Economy · Colombia · Analysis
— Key Facts
—The finding. A new university study puts cocaine revenue at a record 4.4 percent of Colombia’s economy in 2024.
—The sum. That is about sixteen and a half billion dollars captured by criminal groups.
—The milestone. It is the first year since 2014 that cocaine out-earned oil, the top legal export.
—The driver. Output jumped roughly tenfold in a decade, while prices stayed broadly flat.
—The caveat. The authors put the range at four to nearly five percent and stress the figure is hard to measure.
—The timing. The incoming president inherits a bigger, richer drug economy than his predecessor found.
The Colombia cocaine economy has quietly grown into one of the country’s largest earners, and a new study says it now out-earns oil, the nation’s flagship legal export.
Colombia has long thought of itself as an oil and coffee economy. A new piece of research suggests that picture is now badly out of date.
According to a study from the EAFIT University think tank Valor Público, with the University of the Andes, cocaine generated about sixteen and a half billion dollars for criminal groups in 2024. That is roughly 4.4 percent of the entire economy.
What the Colombia cocaine economy study found
The headline number is a record. Cocaine revenue rose from about 0.8 percent of output in 2014 to 4.4 percent a decade later, the highest share the researchers have measured.
It also crossed a symbolic line. The authors, economists Santiago Tobón and Daniel Mejía, say 2024 was the first year since 2014 that cocaine out-earned any traditional export.
The comparison is stark. Oil exports brought in about fifteen billion dollars that year, coal seven billion, legal gold four billion and coffee three and a half billion.

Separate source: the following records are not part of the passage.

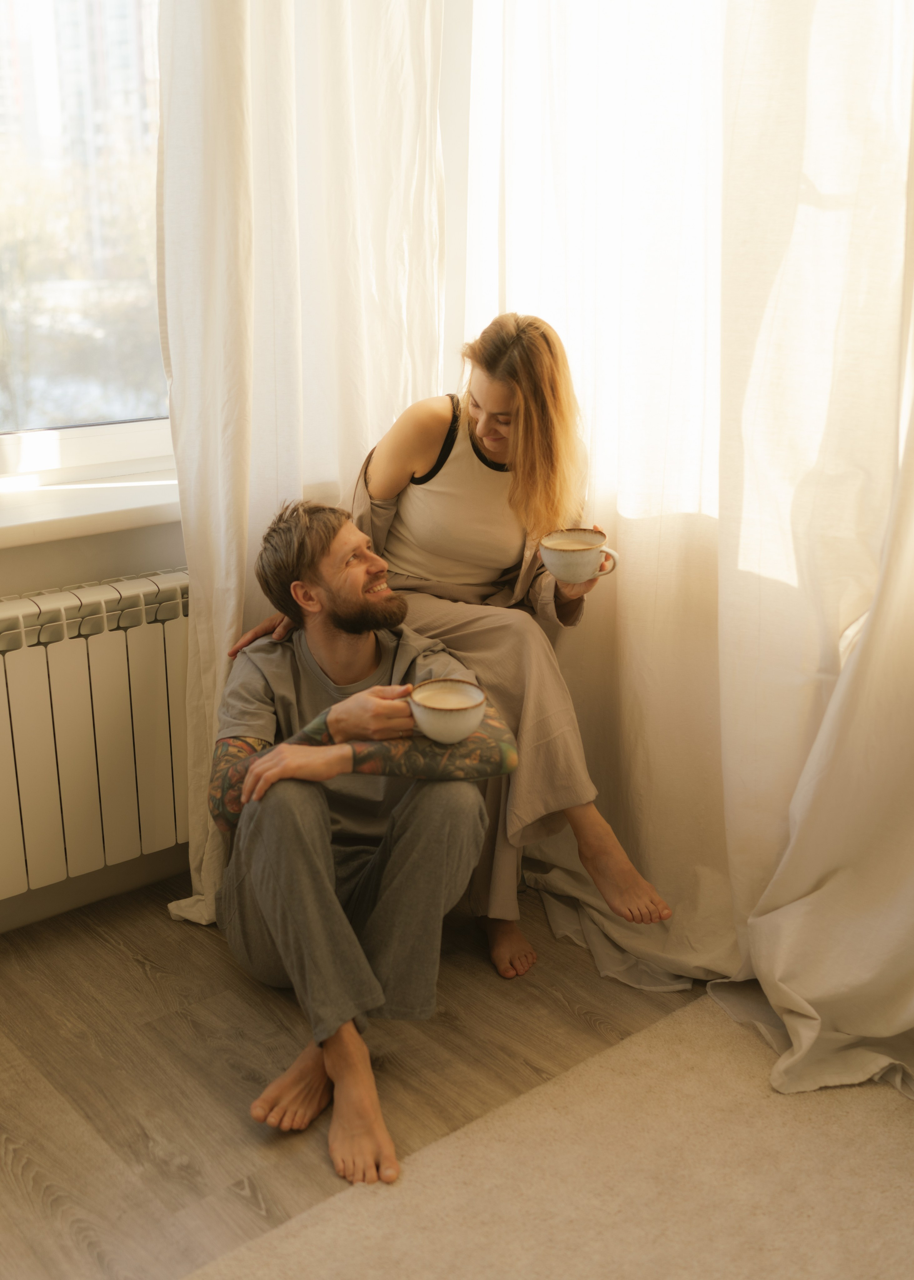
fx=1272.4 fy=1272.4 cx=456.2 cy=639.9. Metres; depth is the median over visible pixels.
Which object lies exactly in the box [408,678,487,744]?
cup
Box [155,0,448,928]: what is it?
left curtain
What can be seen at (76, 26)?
building
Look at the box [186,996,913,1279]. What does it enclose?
rug
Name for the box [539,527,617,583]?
cup
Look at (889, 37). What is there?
right curtain
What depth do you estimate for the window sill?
2.27 m
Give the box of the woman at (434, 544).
[224,313,674,980]
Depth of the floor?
2.07 m
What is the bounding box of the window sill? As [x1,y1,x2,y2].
[0,463,181,548]
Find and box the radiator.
[0,569,192,905]
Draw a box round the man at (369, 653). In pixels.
[210,497,519,1189]
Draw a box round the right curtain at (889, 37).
[463,0,913,1104]
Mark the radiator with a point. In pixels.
(124, 634)
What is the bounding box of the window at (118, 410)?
[0,0,173,478]
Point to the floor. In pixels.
(129, 964)
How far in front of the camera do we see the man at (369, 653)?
2.01 m
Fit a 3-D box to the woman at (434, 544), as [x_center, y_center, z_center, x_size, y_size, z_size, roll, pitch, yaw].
[-0.020,-0.021,2.328,0.524,1.185,0.667,-14,22,-39]
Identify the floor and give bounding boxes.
[0,877,712,1279]
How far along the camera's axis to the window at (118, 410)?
2.43 m
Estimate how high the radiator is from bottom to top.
0.536 m

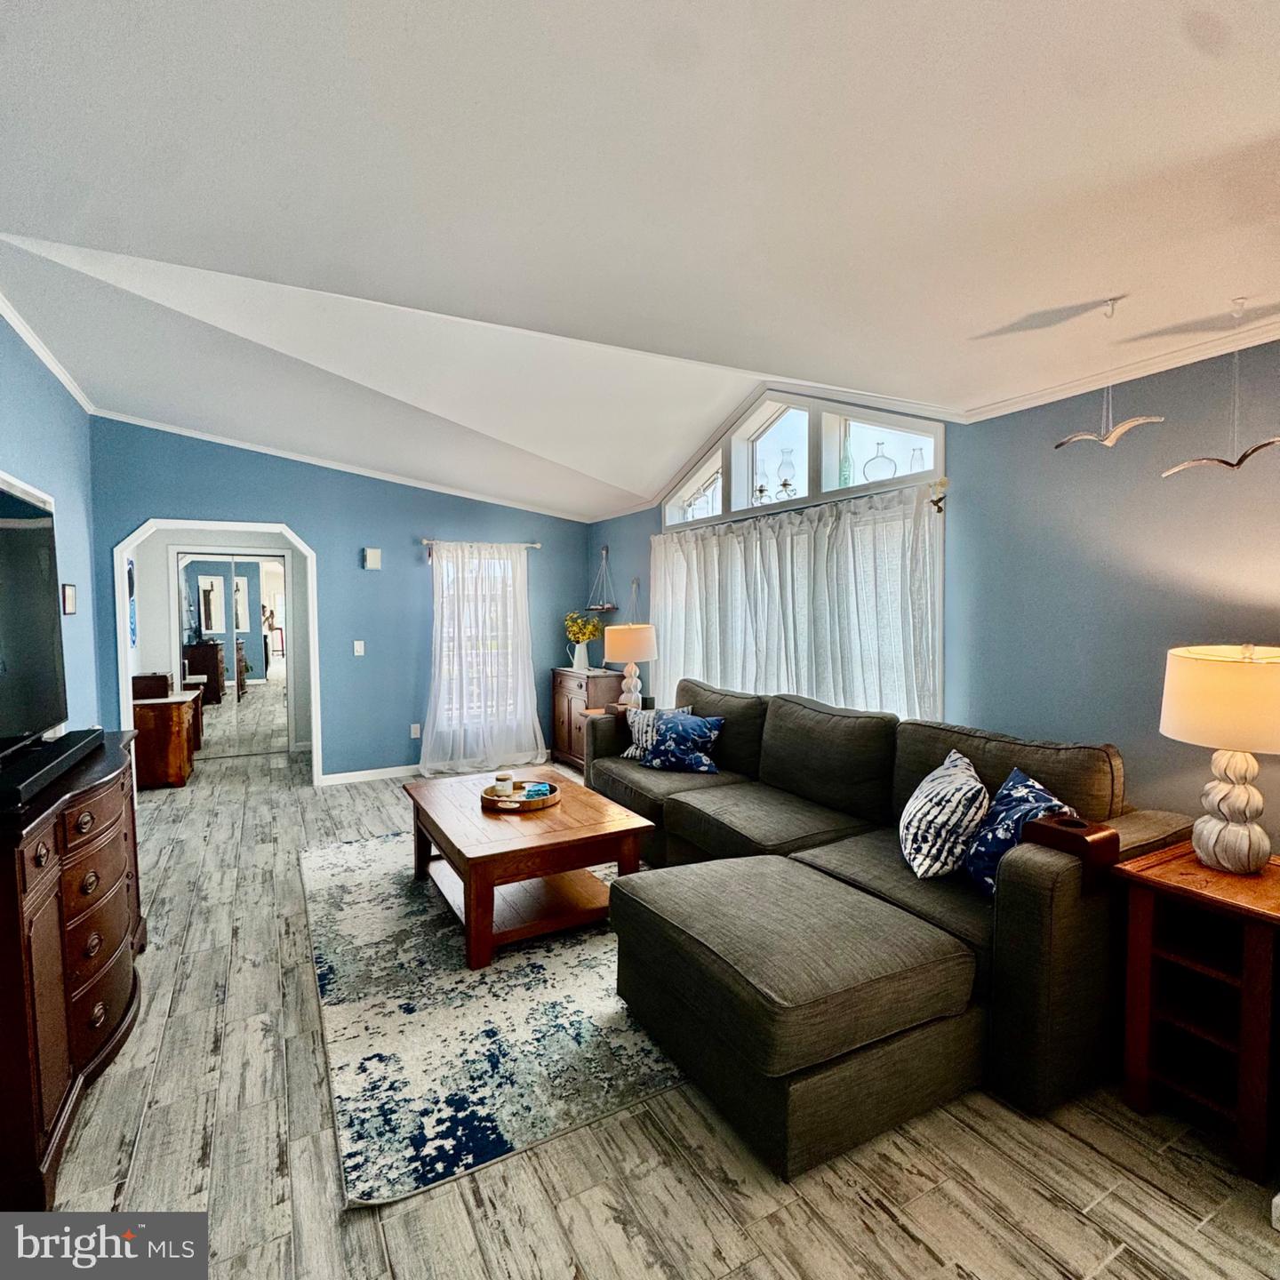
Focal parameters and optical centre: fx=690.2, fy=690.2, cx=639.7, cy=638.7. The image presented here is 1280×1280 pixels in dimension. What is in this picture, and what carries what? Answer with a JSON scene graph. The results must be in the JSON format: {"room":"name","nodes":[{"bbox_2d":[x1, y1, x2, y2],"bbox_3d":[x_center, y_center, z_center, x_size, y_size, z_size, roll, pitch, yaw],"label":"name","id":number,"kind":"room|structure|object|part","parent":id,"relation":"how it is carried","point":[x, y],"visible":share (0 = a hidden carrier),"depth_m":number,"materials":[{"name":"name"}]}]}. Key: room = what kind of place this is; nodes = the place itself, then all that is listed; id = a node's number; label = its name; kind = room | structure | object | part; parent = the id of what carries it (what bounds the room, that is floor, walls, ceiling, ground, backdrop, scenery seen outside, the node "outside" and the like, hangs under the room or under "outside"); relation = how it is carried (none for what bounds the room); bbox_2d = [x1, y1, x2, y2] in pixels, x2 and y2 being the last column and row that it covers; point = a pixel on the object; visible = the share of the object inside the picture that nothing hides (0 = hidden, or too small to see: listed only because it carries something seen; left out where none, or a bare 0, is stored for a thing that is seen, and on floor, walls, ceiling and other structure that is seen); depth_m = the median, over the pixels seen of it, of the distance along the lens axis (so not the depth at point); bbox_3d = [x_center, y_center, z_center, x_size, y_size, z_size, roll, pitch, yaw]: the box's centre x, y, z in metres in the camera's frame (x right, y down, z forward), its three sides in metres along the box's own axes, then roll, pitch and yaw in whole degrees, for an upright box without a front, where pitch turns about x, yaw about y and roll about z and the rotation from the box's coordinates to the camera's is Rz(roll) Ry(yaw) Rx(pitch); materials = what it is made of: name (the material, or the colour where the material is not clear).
{"room":"living room","nodes":[
{"label":"living room","id":0,"kind":"room"},
{"bbox_2d":[0,304,103,740],"bbox_3d":[-2.379,-0.082,2.012,0.135,3.004,7.191,-2,3,-29],"label":"left wall","id":1,"kind":"structure","parent":0,"point":[13,451],"depth_m":4.15,"materials":[{"name":"blue paint"}]},
{"bbox_2d":[0,288,95,412],"bbox_3d":[-2.511,-1.497,2.281,0.063,0.074,6.115,-2,3,-29],"label":"crown molding","id":2,"kind":"structure","parent":1,"relation":"attached to","point":[62,376],"depth_m":3.77,"materials":[{"name":"white paint"}]},
{"bbox_2d":[61,583,77,615],"bbox_3d":[-3.400,-0.233,4.108,0.026,0.180,0.164,-2,3,-29],"label":"picture frame","id":3,"kind":"object","parent":1,"relation":"attached to","point":[68,596],"visible":0.95,"depth_m":4.09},
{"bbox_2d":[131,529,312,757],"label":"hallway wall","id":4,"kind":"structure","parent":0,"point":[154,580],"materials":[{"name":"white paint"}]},
{"bbox_2d":[169,550,289,759],"bbox_3d":[-4.111,0.175,6.928,1.024,1.990,0.075,-2,3,-29],"label":"mirrored closet door","id":5,"kind":"structure","parent":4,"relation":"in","point":[229,680],"depth_m":6.93,"materials":[{"name":"silver mirror"}]},
{"bbox_2d":[89,416,592,785],"bbox_3d":[-2.253,-0.274,5.998,3.934,2.978,0.136,-2,3,-29],"label":"back wall","id":6,"kind":"structure","parent":0,"point":[318,543],"depth_m":5.85,"materials":[{"name":"blue paint"}]},
{"bbox_2d":[108,520,319,787],"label":"archway trim","id":7,"kind":"object","parent":6,"relation":"attached to","point":[318,699],"visible":0.82,"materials":[{"name":"white paint"}]},
{"bbox_2d":[96,408,588,521],"bbox_3d":[-2.321,-1.447,5.902,3.689,0.139,0.080,-2,3,-29],"label":"crown molding","id":8,"kind":"structure","parent":6,"relation":"attached to","point":[431,488],"depth_m":5.69,"materials":[{"name":"white paint"}]},
{"bbox_2d":[352,640,365,656],"bbox_3d":[-2.377,0.082,5.818,0.077,0.131,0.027,-2,3,-29],"label":"light switch","id":9,"kind":"object","parent":6,"relation":"attached to","point":[357,643],"visible":0.98,"depth_m":5.82,"materials":[{"name":"white plastic"}]},
{"bbox_2d":[317,762,423,786],"bbox_3d":[-1.618,1.147,6.223,2.677,0.088,0.016,-2,3,-29],"label":"baseboard","id":10,"kind":"structure","parent":6,"relation":"attached to","point":[361,772],"depth_m":5.89,"materials":[{"name":"white paint"}]},
{"bbox_2d":[361,546,382,569],"bbox_3d":[-2.256,-0.674,5.811,0.126,0.179,0.055,-2,3,-29],"label":"door chime","id":11,"kind":"object","parent":6,"relation":"attached to","point":[376,559],"visible":0.99,"depth_m":5.79,"materials":[{"name":"white plastic"}]},
{"bbox_2d":[409,722,421,738],"bbox_3d":[-1.966,0.804,6.047,0.076,0.126,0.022,-2,3,-29],"label":"wall socket","id":12,"kind":"object","parent":6,"relation":"attached to","point":[416,736],"visible":0.99,"depth_m":6.04,"materials":[{"name":"white plastic"}]},
{"bbox_2d":[434,546,522,727],"bbox_3d":[-1.465,-0.024,6.427,0.992,1.691,0.129,-2,3,-29],"label":"back window","id":13,"kind":"structure","parent":6,"relation":"in","point":[498,572],"depth_m":6.42,"materials":[{"name":"white glass"}]},
{"bbox_2d":[421,538,540,550],"bbox_3d":[-1.452,-0.865,6.262,1.070,0.058,0.112,-2,3,-29],"label":"curtain rod","id":14,"kind":"object","parent":6,"relation":"attached to","point":[538,547],"visible":0.6,"depth_m":6.17,"materials":[{"name":"metal"}]},
{"bbox_2d":[423,541,543,776],"bbox_3d":[-1.384,0.148,6.174,1.104,2.040,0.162,-2,3,-29],"label":"sheer curtain","id":15,"kind":"object","parent":14,"relation":"hanging from","point":[446,686],"visible":0.95,"depth_m":6.16,"materials":[{"name":"white fabric"}]},
{"bbox_2d":[0,0,1279,518],"bbox_3d":[-0.570,-1.430,3.094,4.937,0.176,8.457,-2,3,-29],"label":"ceiling","id":16,"kind":"structure","parent":0,"point":[47,221],"depth_m":1.99,"materials":[{"name":"white paint"}]},
{"bbox_2d":[1053,302,1164,454],"bbox_3d":[1.462,-0.804,2.167,0.143,0.458,0.318,-2,3,-29],"label":"bird decoration","id":17,"kind":"object","parent":16,"relation":"hanging from","point":[1135,422],"visible":1,"depth_m":2.15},
{"bbox_2d":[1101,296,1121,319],"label":"ceiling hook","id":18,"kind":"object","parent":16,"relation":"attached to","point":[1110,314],"visible":0.98,"depth_m":2.09,"materials":[{"name":"metal"}]},
{"bbox_2d":[1161,298,1279,477],"bbox_3d":[1.775,-0.737,2.043,0.121,0.543,0.423,-2,3,-29],"label":"bird decoration","id":19,"kind":"object","parent":16,"relation":"hanging from","point":[1263,444],"visible":1,"depth_m":2.05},
{"bbox_2d":[11,740,1279,1279],"bbox_3d":[-0.930,1.363,3.517,4.798,0.104,9.784,-2,3,-29],"label":"floor","id":20,"kind":"structure","parent":0,"point":[1092,1241],"depth_m":1.88,"materials":[{"name":"wood"}]},
{"bbox_2d":[0,731,149,1203],"bbox_3d":[-1.995,0.929,2.269,0.500,0.937,1.623,-2,3,-29],"label":"dresser","id":21,"kind":"object","parent":20,"relation":"on","point":[101,820],"visible":0.91,"depth_m":1.93,"materials":[{"name":"brown wood"}]},
{"bbox_2d":[0,474,70,762],"bbox_3d":[-1.961,-0.053,2.007,0.307,0.899,1.366,-2,3,-29],"label":"television","id":22,"kind":"object","parent":21,"relation":"on","point":[4,634],"visible":1,"depth_m":2.31,"materials":[{"name":"black"}]},
{"bbox_2d":[0,726,104,809],"bbox_3d":[-1.835,0.385,2.098,0.133,0.060,0.829,-2,3,-29],"label":"soundbar","id":23,"kind":"object","parent":21,"relation":"on","point":[75,748],"visible":0.98,"depth_m":2.02,"materials":[{"name":"black plastic"}]},
{"bbox_2d":[131,688,201,789],"bbox_3d":[-4.179,0.836,6.081,0.508,0.752,0.890,-2,3,-29],"label":"wooden cabinet","id":24,"kind":"object","parent":20,"relation":"on","point":[175,770],"visible":0.61,"depth_m":5.73,"materials":[{"name":"brown wood"}]},
{"bbox_2d":[131,672,171,699],"bbox_3d":[-4.115,0.388,5.808,0.295,0.172,0.294,-2,3,-29],"label":"wooden box","id":25,"kind":"object","parent":24,"relation":"on","point":[163,686],"visible":0.85,"depth_m":5.69,"materials":[{"name":"brown wood"}]},
{"bbox_2d":[302,825,683,1208],"bbox_3d":[-0.464,1.321,3.345,1.956,0.013,2.729,-2,3,-29],"label":"area rug","id":26,"kind":"object","parent":20,"relation":"on","point":[348,853],"visible":0.67,"depth_m":2.40,"materials":[{"name":"carpet"}]},
{"bbox_2d":[402,764,655,972],"bbox_3d":[-0.619,1.066,3.470,0.926,0.489,1.295,-2,3,-29],"label":"coffee table","id":27,"kind":"object","parent":26,"relation":"on","point":[446,838],"visible":0.89,"depth_m":3.11,"materials":[{"name":"brown wood"}]},
{"bbox_2d":[480,777,561,812],"bbox_3d":[-0.599,0.789,3.515,0.387,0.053,0.390,-2,3,-29],"label":"round tray","id":28,"kind":"object","parent":27,"relation":"on","point":[553,801],"visible":0.71,"depth_m":3.41,"materials":[{"name":"brown wood"}]},
{"bbox_2d":[491,770,515,796],"bbox_3d":[-0.692,0.742,3.514,0.096,0.111,0.095,-2,3,-29],"label":"candle","id":29,"kind":"object","parent":28,"relation":"on","point":[501,779],"visible":0.97,"depth_m":3.48,"materials":[{"name":"white wax"}]},
{"bbox_2d":[522,781,553,799],"bbox_3d":[-0.520,0.775,3.527,0.124,0.051,0.113,-1,3,-10],"label":"blue box","id":30,"kind":"object","parent":28,"relation":"on","point":[538,791],"visible":0.94,"depth_m":3.50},
{"bbox_2d":[549,665,625,767],"bbox_3d":[-0.485,0.738,6.307,0.416,0.887,0.846,-2,3,-29],"label":"wooden cabinet","id":31,"kind":"object","parent":20,"relation":"on","point":[562,676],"visible":0.47,"depth_m":6.18,"materials":[{"name":"brown wood"}]},
{"bbox_2d":[568,640,591,671],"bbox_3d":[-0.562,0.159,6.460,0.196,0.266,0.154,-2,3,-29],"label":"pitcher","id":32,"kind":"object","parent":31,"relation":"on","point":[583,658],"visible":0.98,"depth_m":6.41,"materials":[{"name":"white ceramic"}]},
{"bbox_2d":[562,612,603,644],"bbox_3d":[-0.549,-0.055,6.613,0.343,0.375,0.329,-2,3,-29],"label":"yellow flowers","id":33,"kind":"object","parent":32,"relation":"in","point":[589,634],"visible":0.76,"depth_m":6.55,"materials":[{"name":"yellow plant"}]},
{"bbox_2d":[580,677,1189,1180],"bbox_3d":[0.485,0.825,3.338,1.811,0.982,3.079,-2,3,-29],"label":"sectional sofa","id":34,"kind":"object","parent":20,"relation":"on","point":[1028,993],"visible":0.87,"depth_m":2.17,"materials":[{"name":"fabric"}]},
{"bbox_2d":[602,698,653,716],"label":"armrest tray","id":35,"kind":"object","parent":34,"relation":"on","point":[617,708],"visible":0.37,"depth_m":4.97,"materials":[{"name":"brown wood"}]},
{"bbox_2d":[603,621,657,710],"bbox_3d":[-0.063,0.229,5.357,0.383,0.685,0.384,-2,3,-29],"label":"table lamp","id":36,"kind":"object","parent":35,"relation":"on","point":[632,645],"visible":0.97,"depth_m":5.23,"materials":[{"name":"ceramic"}]},
{"bbox_2d":[620,704,693,761],"bbox_3d":[0.102,0.605,4.416,0.468,0.346,0.219,1,3,30],"label":"throw pillow","id":37,"kind":"object","parent":34,"relation":"on","point":[632,751],"visible":0.49,"depth_m":4.41,"materials":[{"name":"white fabric"}]},
{"bbox_2d":[640,708,725,774],"bbox_3d":[0.256,0.619,4.200,0.525,0.347,0.256,1,3,31],"label":"blue pillow","id":38,"kind":"object","parent":34,"relation":"on","point":[675,739],"visible":1,"depth_m":4.12,"materials":[{"name":"blue fabric"}]},
{"bbox_2d":[899,747,990,884],"bbox_3d":[1.155,0.668,2.631,0.295,0.391,0.497,0,3,10],"label":"striped pillow","id":39,"kind":"object","parent":34,"relation":"on","point":[916,863],"visible":0.95,"depth_m":2.47,"materials":[{"name":"white fabric"}]},
{"bbox_2d":[960,764,1073,895],"bbox_3d":[1.285,0.683,2.369,0.263,0.390,0.468,0,3,1],"label":"blue pillow","id":40,"kind":"object","parent":34,"relation":"on","point":[1007,797],"visible":0.6,"depth_m":2.33,"materials":[{"name":"blue fabric"}]},
{"bbox_2d":[1019,811,1120,887],"bbox_3d":[1.336,0.649,2.146,0.172,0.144,0.210,-2,3,-29],"label":"armrest tray","id":41,"kind":"object","parent":34,"relation":"on","point":[1050,828],"visible":0.88,"depth_m":2.08,"materials":[{"name":"brown wood"}]},
{"bbox_2d":[1113,838,1279,1181],"bbox_3d":[1.763,1.040,2.000,0.541,0.699,0.458,-2,3,-29],"label":"end table","id":42,"kind":"object","parent":20,"relation":"on","point":[1272,884],"visible":0.94,"depth_m":1.97,"materials":[{"name":"brown wood"}]},
{"bbox_2d":[1157,643,1279,874],"bbox_3d":[1.778,0.347,2.050,0.404,0.661,0.400,-2,3,-29],"label":"table lamp","id":43,"kind":"object","parent":42,"relation":"on","point":[1202,851],"visible":0.99,"depth_m":1.98,"materials":[{"name":"ceramic"}]},
{"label":"lamp shade","id":44,"kind":"part","parent":43,"relation":"part of","materials":[{"name":"beige fabric"}]},
{"bbox_2d":[588,334,1279,849],"bbox_3d":[1.385,-0.136,3.594,0.155,2.948,7.648,-2,3,-29],"label":"right wall","id":45,"kind":"structure","parent":0,"point":[613,543],"depth_m":2.68,"materials":[{"name":"paint"}]},
{"bbox_2d":[586,544,618,612],"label":"hanging shelf","id":46,"kind":"object","parent":45,"relation":"attached to","point":[604,605],"visible":0.99,"depth_m":6.33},
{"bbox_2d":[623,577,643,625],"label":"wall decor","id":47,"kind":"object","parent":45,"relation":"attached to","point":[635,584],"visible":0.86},
{"bbox_2d":[660,388,943,527],"bbox_3d":[0.862,-1.161,4.452,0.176,0.658,2.699,-2,3,-29],"label":"transom window","id":48,"kind":"structure","parent":45,"relation":"in","point":[745,507],"depth_m":4.18,"materials":[{"name":"white glass"}]},
{"bbox_2d":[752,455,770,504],"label":"oil lamp","id":49,"kind":"object","parent":48,"relation":"in","point":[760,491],"visible":0.96,"depth_m":4.64,"materials":[{"name":"clear glass"}]},
{"bbox_2d":[775,447,798,498],"bbox_3d":[0.947,-1.052,4.436,0.139,0.358,0.140,-2,3,-29],"label":"oil lamp","id":50,"kind":"object","parent":48,"relation":"in","point":[784,484],"visible":0.99,"depth_m":4.39,"materials":[{"name":"clear glass"}]},
{"bbox_2d":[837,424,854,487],"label":"glass bottle","id":51,"kind":"object","parent":48,"relation":"in","point":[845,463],"visible":0.75,"depth_m":3.92,"materials":[{"name":"glass"}]},
{"bbox_2d":[864,440,895,482],"bbox_3d":[1.318,-0.960,3.804,0.163,0.228,0.164,-2,3,-29],"label":"glass vase","id":52,"kind":"object","parent":48,"relation":"in","point":[888,463],"visible":0.98,"depth_m":3.76,"materials":[{"name":"clear glass"}]},
{"bbox_2d":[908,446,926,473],"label":"glass vase","id":53,"kind":"object","parent":48,"relation":"in","point":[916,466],"visible":0.73,"depth_m":3.52,"materials":[{"name":"clear glass"}]},
{"bbox_2d":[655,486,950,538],"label":"curtain rod","id":54,"kind":"object","parent":45,"relation":"attached to","point":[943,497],"visible":0.63,"depth_m":3.92,"materials":[{"name":"metal"}]},
{"bbox_2d":[654,482,943,722],"bbox_3d":[0.749,0.006,4.417,0.133,1.536,2.690,-2,3,-29],"label":"curtain","id":55,"kind":"object","parent":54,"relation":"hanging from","point":[715,540],"visible":0.6,"depth_m":3.97,"materials":[{"name":"white fabric"}]},
{"bbox_2d":[929,477,948,512],"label":"bird ornament","id":56,"kind":"object","parent":45,"relation":"attached to","point":[940,509],"visible":0.96,"depth_m":3.28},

Cocaine topped them all. By the study’s reckoning, the trade is also worth about five times Colombia’s illegal-gold economy.
Why the figure is bigger than older estimates
The growth is almost entirely about volume, not price. Potential output rose from under three hundred tonnes in 2013 to around three thousand in 2024, while the price Colombian groups capture stayed broadly flat.
The bigger shift is in how the value is counted. Older estimates used the price near the border, where a kilo fetched roughly two thousand dollars when handed to foreign buyers.
The new work argues Colombian organisations hold on to the cargo far longer, especially into Europe, where they act as wholesalers. Measured that way, the average value they capture is near six thousand dollars a kilo.
The journey explains the gap. A kilo worth about fourteen hundred dollars in a Colombian lab sells for roughly twenty-eight thousand at wholesale in the United States, and more again in Europe.
Older estimates booked only the value at the border. The study counts the slice Colombian groups keep deeper into that chain, which is why its total dwarfs earlier ones.
The authors are careful about the uncertainty. They put the plausible range at four to nearly five percent of the economy, and note that the comparison with oil partly reflects a weak crude price in 2024.
Why it lands at a charged political moment
The timing is pointed. The study arrived just as Colombia chose a new president, the hardline lawyer Abelardo de la Espriella, who takes office in August.
The researchers note he inherits a larger and more profitable drug economy than the outgoing government found in 2022. Forced eradication of coca fields fell by about 91 percent between 2020 and 2024.
De la Espriella has promised a security crackdown, including US-backed strikes on trafficking routes. The study implies that brute force alone has a poor record against an economy this large and this rooted in rural livelihoods.
For foreign investors, the message is sobering. A shadow economy worth a twentieth of national output shapes security, regional politics and Colombia’s fraught relationship with Washington, whatever the official export tables show.
How big is the Colombia cocaine economy?
A 2026 study by EAFIT University and the University of the Andes estimates cocaine generated about sixteen and a half billion dollars for criminal groups in 2024, around 4.4 percent of GDP. The authors give a range of four to nearly five percent and stress the figure is hard to measure precisely.
Does cocaine really out-earn oil in Colombia?
By the study’s numbers it did in 2024, when cocaine’s roughly sixteen-and-a-half-billion-dollar haul topped oil exports near fifteen billion, the first such reversal since 2014. The authors caution that the gap partly reflects a weak oil price that year.
Why has the Colombia cocaine economy grown so fast?
The growth came chiefly through volume, as potential cocaine output rose roughly tenfold in a decade while the price Colombian groups capture stayed broadly stable. A better method for valuing the trade further into the supply chain also lifts the estimate.